El presidente Alejandro Giammattei había advertido del desabastecimiento del agua en la capital debido a la ocupación de la empresa Xayá Pixcayá que está ubicada en el municipio de Zaragoza, en el departamento occidental de Chimaltenango, pero los las autoridades indígenas de 48 Cantones de Totonicapán, afirmaron el sábado que ellos no tienen nada que ver con la toma de la planta.
Ese es solo una parte del impacto de las manifestaciones callejeras que afronta el Gobierno a tres meses de entregar el poder.
Los mercados se abastecieron este fin de semana, pero solo abrirán dos días.
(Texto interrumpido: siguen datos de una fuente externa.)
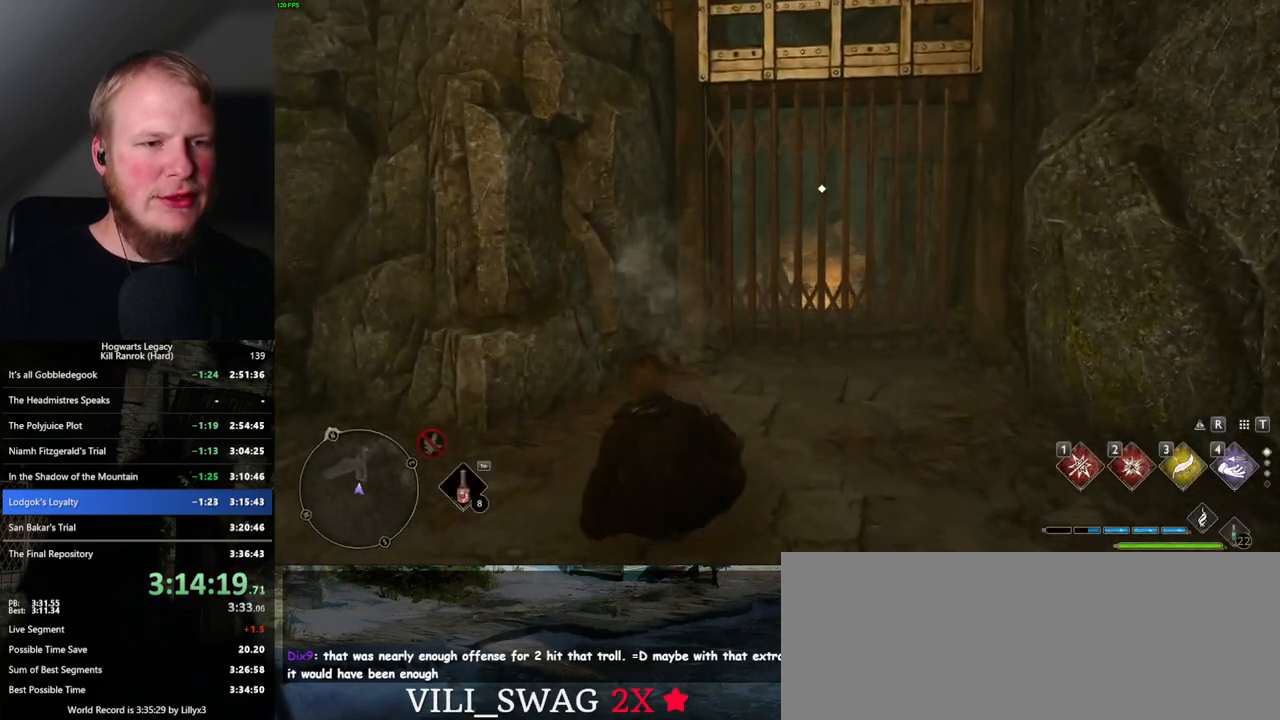
{"keys": ["w"], "mouse": [], "events": [[167, "d", "up"]]}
Los precios de los productos de la canasta básica siguen al alza no solo porque el transporte no ha podido circular, sino porque también se ha escaseado el combustible por los bloqueos.
Las pérdidas económicas en el sector productivo del país son incalculables y estudios preliminares estiman en millones de dólares por falta de exportaciones y de importaciones, el impago de impuestos y la falta del retiro de los productos de los puertos para entregarlos a las empresas.
NADIE QUIERE PERDER
La crisis se agudiza al grado que ya se han dado agresiones, algunas de las cuales se dirimirán ante la justicia, pero ninguno de los bandos quiere perder en esta batalla política para ponerle fin a la situación que se vive en Guatemala.
El mismo presidente ha apelado a los manifestantes y les ha pedido «por favor» que levanten los bloqueos no solo por ser «ilegales» sino porque ponen en peligro la vida de los guatemaltecos por falta de acceso a la salud la justicia, la seguridad y al trabajo.
Sin embargo, las comunidades indígenas y sus autoridades se mantienen firmes y aseguran que no levantarán las protestas hasta que sus demandas sean atenidas y que además de la renuncia de la fiscal general, incluye la el jefe de la Fiscalía Especial Contra la Impunidad (FECI) y la del juez Fredy Orellana por atentar contra a democracia y por ser «corruptos».
Giammattei también ha enviado oficios a los responsables de la Corte de Constitucionalidad (CC), de la Corte Suprema de Justicia (CSJ) y al Ministerio Público (MP) para que se reúnan con los líderes de las protestas, ya que él no tiene facultades legales para pedir la renuncia de la fiscal, según lo ha explicado en mensajes a la nación.

CONTRA LOS BLOQUEOS
Este domingo decenas de ciudadanos se manifestaron en la Plaza de la Constitución para rechazar los bloqueos porque les afecta su derecho de locomoción y no los dejan ir a trabajar.
Con sendos carteles, los opositores a las protestas que realizan las comunidades indígenas, respaldadas por universitarios, entre otros, estos guatemaltecos señalaron de «terrorismo» a quienes mantiene bloqueada la red vial, y se suma a otras manifestaciones que han realizado otros grupos en la ruta a El Salvador.
La Cámara de Comercio Guatemalteco-Americana advirtió que de continuar la situación en el país centroamericano, los daños causados a la economía serán «irreversibles».